NARA MILANICH: Yeah. So, I think this is a really important question. And I had the opportunity to author this letter, open letter to President Shafik, in advance of her testimony with almost two dozen of my colleagues who identify as Jewish. And it’s important to know here that Columbia has a large Jewish population, of Jewish faculty and Jewish students, but there is no such thing as a Jewish opinion — right? — on campus. This is a really heterogeneous group, a diverse group, people with very different experiences, different identities and different politics, different ideas, different relationships, or even nonrelationships, with Israel, right? And we had the sort of impression, the sense, that people were speaking for us, right? People were assuming that we needed to be protected, that we felt vulnerable, people assuming that we all shared a particular political point of view. And we wrote this letter to President Shafik to clarify that, to explain sort of the diversity of different political opinions on campus and to question this idea of a single, hegemonic Jewish position or voice or experience.

And the letter goes on to implore President Shafik not to capitulate to this kind of politics of weaponizing antisemitism. One of the remarkable things that we have seen in recent months, since the fall, are the ways that right-wing politicians have suddenly discovered — they’ve had a come-to-Jesus moment and have discovered Jews and have discovered the scourge of antisemitism. And, of course, many of these folks are people who flirt with white nationalism — right? — in their everyday life, which is to say with actual antisemites, right? So, we wanted to make the case, and that my colleague has made, as well, that antisemitism here is being used as a wedge. It’s being used as a Trojan horse for a very different political agenda. And that is a broader and deeper kind of desire or effort to insert politics into the university.

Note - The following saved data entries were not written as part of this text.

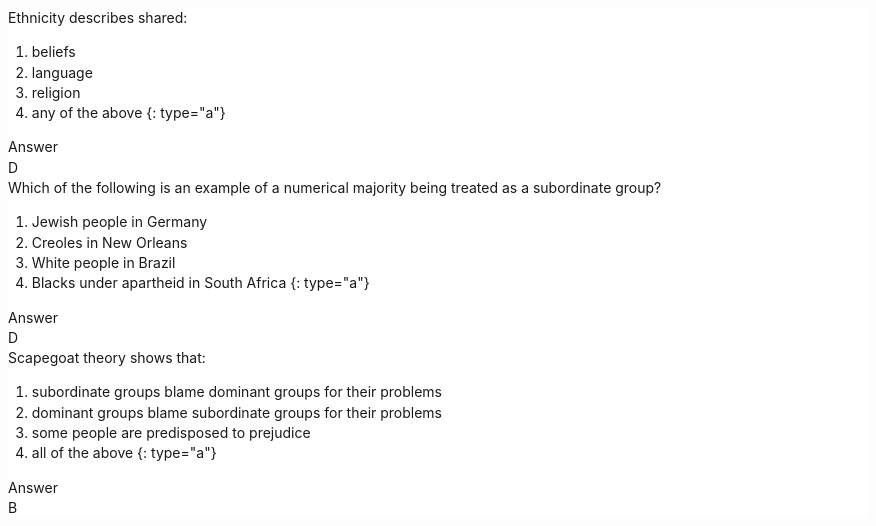 <div data-type="exercise" data-element-type="section-quiz">
<div data-type="problem" markdown="1">
Ethnicity describes shared:

1.  beliefs
2.  language
3.  religion
4.  any of the above
{: type="a"}

</div>
<div data-type="solution" markdown="1">
<div data-type="title">
Answer
</div>
D

</div>
</div>

<div data-type="exercise" data-element-type="section-quiz">
<div data-type="problem" markdown="1">
Which of the following is an example of a numerical majority being treated as a subordinate group?

1.  Jewish people in Germany
2.  Creoles in New Orleans
3.  White people in Brazil
4.  Blacks under apartheid in South Africa
{: type="a"}

</div>
<div data-type="solution" markdown="1">
<div data-type="title">
Answer
</div>
D

</div>
</div>

<div data-type="exercise" data-element-type="section-quiz">
<div data-type="problem" markdown="1">
Scapegoat theory shows that:

1.  subordinate groups blame dominant groups for their problems
2.  dominant groups blame subordinate groups for their problems
3.  some people are predisposed to prejudice
4.  all of the above
{: type="a"}

</div>
<div data-type="solution" markdown="1">
<div data-type="title">
Answer
</div>
B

So, we can see how right-wing politicians, even yesterday, on display in the congressional hearings, have a bigger agenda, a bigger ax to grind. They are interested in undermining academic freedom, in attacking wokeism. This is not about antisemitism so much as attacking areas of inquiry and teaching, whether it’s about voting rights or vaccine safety or climate change — right? — arenas of inquiry that are uncomfortable or inconvenient or controversial for certain groups. And so, this is essentially what we’re seeing, antisemitism being weaponized in a broad attack on the university. And I think that’s really worrisome. And we’re all sort of looking to November to think about what happens then. I mean, if this is what is going on now, what happens if Trump is reelected, and then we get these inclinations coming not just from Congress, but also from higher up?

AMY GOODMAN: Well, we want to thank you both for being with us. Nara Milanich is a professor of history at Barnard-Columbia. She co-wrote the open letter to President Minouche Shafik titled “Jewish faculty reject the weaponization of antisemitism.” We also want to thank professor Rebecca Jordan-Young in the Department of Women’s, Gender and Sexuality Studies at Barnard College-Columbia, member of the Faculty and Staff for Justice in Palestine.